• **Job**
Count the lines in the data that contain the string "github", treating uppercase and lowercase as different. Reply with only the number.

──────── Provided entries ────────

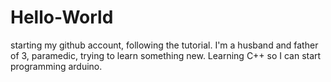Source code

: # Hello-World
starting my github account, following the tutorial.
I'm a husband and father of 3, paramedic, trying to learn something new.
Learning C++ so I can start programming arduino.
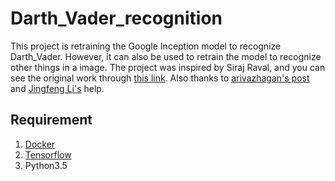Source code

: # Darth_Vader_recognition
This project is retraining the Google Inception model to recognize Darth_Vader. However, it can also be used to retrain the model to recognize other things in a image. The project was inspired by Siraj Raval, and you can see the original work through [this link](https://www.youtube.com/watch?v=QfNvhPx5Px8). Also thanks to [arivazhagan's post](https://gist.github.com/arivazhagan/073a03997464cf64e852141ea756a74c) and [Jingfeng Li's](https://gist.github.com/jingfengli) help.

## Requirement
1. [Docker](https://www.docker.com/)
2. [Tensorflow](https://www.tensorflow.org/)
3. Python3.5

────────

• **Output of the exercise**
2